From idea to tested rules: building a trading strategy
Most strategies that fail aren't bad ideas. They're unfinished — the rules were vague, the validation was naive, or the sizing was an afterthought. Here's the framework for taking an idea to a tradable system without skipping the parts that matter.
A trading strategy isn't a signal. It's a complete decision process. The gap between “I noticed that price tends to bounce here” and “here's a system with a modeled blow rate” is bigger than it looks. Five layers cover it.
| Layer | Question it answers | Where it's usually skipped |
|---|---|---|
| 1. Hypothesis | What pattern do you actually believe in? | Vague “I trade trends” with no testable claim |
| 2. Entry rules | Exact condition to act — no interpretation | Multiple judgement-call filters |
| 3. Exit rules | Target, stop, time exit — defined in advance | “Manage the trade” (i.e. no rule) |
| 4. Sizing & risk | How big, against what bankroll | Fixed contracts ignoring volatility/buffer |
| 5. Validation | Proof of edge out-of-sample | Backtest on the same data the rules were tuned to |
1. State the hypothesis testably
“Breakouts work” isn't testable. “A close above the prior day's high on rising volume has positive expectancy on Nasdaq futures over the next 5 bars” is.
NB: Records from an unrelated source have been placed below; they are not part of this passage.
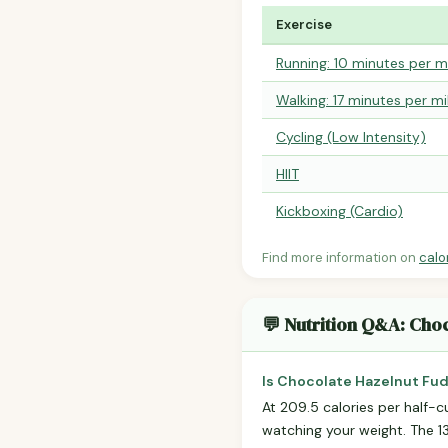
Exercise
Running: 10 minutes per m
Walking: 17 minutes per mi
Cycling (Low Intensity)
HIIT
Kickboxing (Cardio)
Find more information on
calo
💬 Nutrition Q&A: Cho
Is Chocolate Hazelnut Fud
At 209.5 calories per half-cu
watching your weight. The 13g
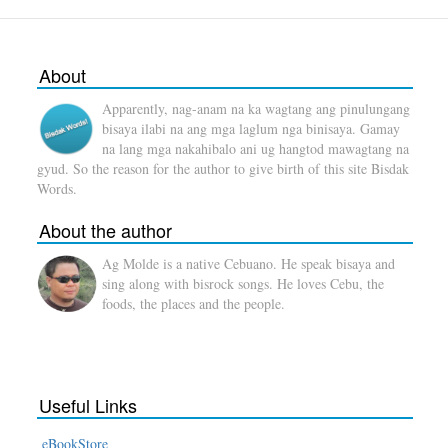
About
Apparently, nag-anam na ka wagtang ang pinulungang
bisaya ilabi na ang mga laglum nga binisaya. Gamay
na lang mga nakahibalo ani ug hangtod mawagtang na
gyud. So the reason for the author to give birth of this site Bisdak
Words.
About the author
Ag Molde is a native Cebuano. He speak bisaya and
sing along with bisrock songs. He loves Cebu, the
foods, the places and the people.
Useful Links
eBookStore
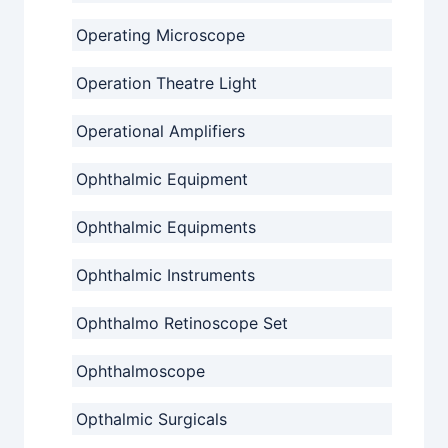
Operating Microscope
Operation Theatre Light
Operational Amplifiers
Ophthalmic Equipment
Ophthalmic Equipments
Ophthalmic Instruments
Ophthalmo Retinoscope Set
Ophthalmoscope
Opthalmic Surgicals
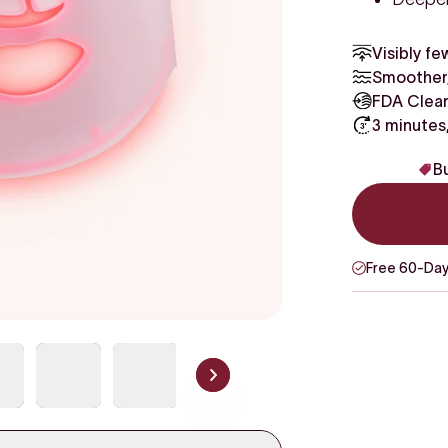
Visibly fe
Smoother,
FDA Clear
3 minutes
Bu
Free 60-Day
The more precise the claim, the more honest the test — and the harder it is to lie to yourself afterwards.
2. Make the entry rules explicit
Every entry condition must be something code can evaluate without judgement. “Strong trend” is judgement; “20-bar slope above X” is code. If you can't automate it, you can't honestly backtest it — you'll fill in the gaps with hindsight every time. See are indicators enough?
3. Define exits before entries
This is the inversion most discretionary traders never do. Exit logic (target, stop, time) should be specified before you obsess over entries, because the exit decides expectancy regardless of how clever the entry is. A 60% win rate at a 1:1 payoff and a 50% win rate at a 1.5:1 payoff produce nearly identical expectancy — entry quality matters less than people think.
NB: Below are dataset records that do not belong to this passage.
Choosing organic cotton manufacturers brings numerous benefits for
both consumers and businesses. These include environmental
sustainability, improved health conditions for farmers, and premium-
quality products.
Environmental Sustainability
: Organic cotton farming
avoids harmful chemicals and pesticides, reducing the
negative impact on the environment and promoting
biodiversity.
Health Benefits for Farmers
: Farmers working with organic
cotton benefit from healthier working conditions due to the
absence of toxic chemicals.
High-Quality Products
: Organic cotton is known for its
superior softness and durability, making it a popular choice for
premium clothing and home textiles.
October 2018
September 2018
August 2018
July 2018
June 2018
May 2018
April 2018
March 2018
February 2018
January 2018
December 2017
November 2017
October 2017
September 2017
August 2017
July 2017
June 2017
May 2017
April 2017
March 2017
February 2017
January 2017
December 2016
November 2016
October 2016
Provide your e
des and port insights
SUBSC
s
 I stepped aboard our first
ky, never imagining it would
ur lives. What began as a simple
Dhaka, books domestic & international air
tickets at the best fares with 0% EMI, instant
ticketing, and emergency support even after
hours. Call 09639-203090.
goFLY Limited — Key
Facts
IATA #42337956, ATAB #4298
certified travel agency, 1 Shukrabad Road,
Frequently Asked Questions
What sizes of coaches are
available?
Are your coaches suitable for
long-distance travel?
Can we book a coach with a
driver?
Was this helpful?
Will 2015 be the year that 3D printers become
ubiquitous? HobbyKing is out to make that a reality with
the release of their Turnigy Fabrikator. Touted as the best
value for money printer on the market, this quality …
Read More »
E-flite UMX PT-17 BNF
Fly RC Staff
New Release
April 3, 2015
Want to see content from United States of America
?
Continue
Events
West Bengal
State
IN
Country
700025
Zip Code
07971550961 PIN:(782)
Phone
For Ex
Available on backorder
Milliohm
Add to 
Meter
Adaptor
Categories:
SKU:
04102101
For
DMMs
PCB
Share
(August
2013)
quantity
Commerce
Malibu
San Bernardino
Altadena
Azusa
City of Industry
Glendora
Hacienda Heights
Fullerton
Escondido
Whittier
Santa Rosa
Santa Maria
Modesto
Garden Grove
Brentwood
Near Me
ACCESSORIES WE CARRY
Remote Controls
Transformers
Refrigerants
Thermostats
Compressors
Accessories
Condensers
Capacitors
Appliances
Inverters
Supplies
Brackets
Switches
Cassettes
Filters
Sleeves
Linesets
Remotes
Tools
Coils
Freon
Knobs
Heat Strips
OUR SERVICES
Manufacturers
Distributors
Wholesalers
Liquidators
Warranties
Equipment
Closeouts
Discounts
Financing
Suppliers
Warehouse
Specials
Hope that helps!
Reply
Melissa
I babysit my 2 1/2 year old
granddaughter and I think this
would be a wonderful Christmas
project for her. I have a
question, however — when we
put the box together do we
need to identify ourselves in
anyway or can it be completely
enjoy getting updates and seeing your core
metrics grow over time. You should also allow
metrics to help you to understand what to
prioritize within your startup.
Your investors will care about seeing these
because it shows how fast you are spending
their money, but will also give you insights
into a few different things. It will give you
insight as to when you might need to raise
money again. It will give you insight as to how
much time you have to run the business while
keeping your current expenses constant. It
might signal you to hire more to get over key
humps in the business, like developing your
4. Tie sizing to the right number
On a prop account, the bankroll isn't the balance — it's the drawdown buffer. Size every trade against the binding limit (trailing, static, or daily — see the taxonomy). The Position Size Calculator does this directly.
5. Validate honestly
This is where most strategies fall apart. Backtesting on the same data you used to tune parameters tells you nothing — the result is by construction good. Real validation needs out-of-sample data, ideally a walk-forward and Monte Carlo stack, and an honest read of overfit signals.
The order matters
Iterate in the layer order: state, code, define exits, size, validate — in that sequence. Skip ahead and you'll spend weeks tuning entries for a strategy whose exit logic was never specified. Stress-test the finished system with the Monte Carlo Simulator before risking capital. Puravida Edge follows this stack across every portfolio — see the methodology.
FAQ
How do you turn a trading idea into a strategy?
Five layers in order: testable hypothesis, explicit entry rules, exit rules (target/stop/time) defined before entries, sizing tied to the drawdown buffer, and out-of-sample validation. Skipping any layer is why most retail strategies fail.
What's the biggest mistake when building a trading strategy?
Tuning entries on the same data you'll use to evaluate the strategy. The backtest looks great by construction; the strategy fails live because there was no real out-of-sample test.
Do entries matter more than exits?
No — exits decide expectancy. A modest entry with a well-designed exit beats a brilliant entry with vague exits. Specify exit rules (target, stop, time) before you obsess over entry quality.
Not financial advice. Performance figures referenced are hypothetical, modeled outputs (1,500-path Monte Carlo on a 12-month sample). Past performance does not guarantee future results. Tool names are referenced for education; verify current features and prop-firm rules directly.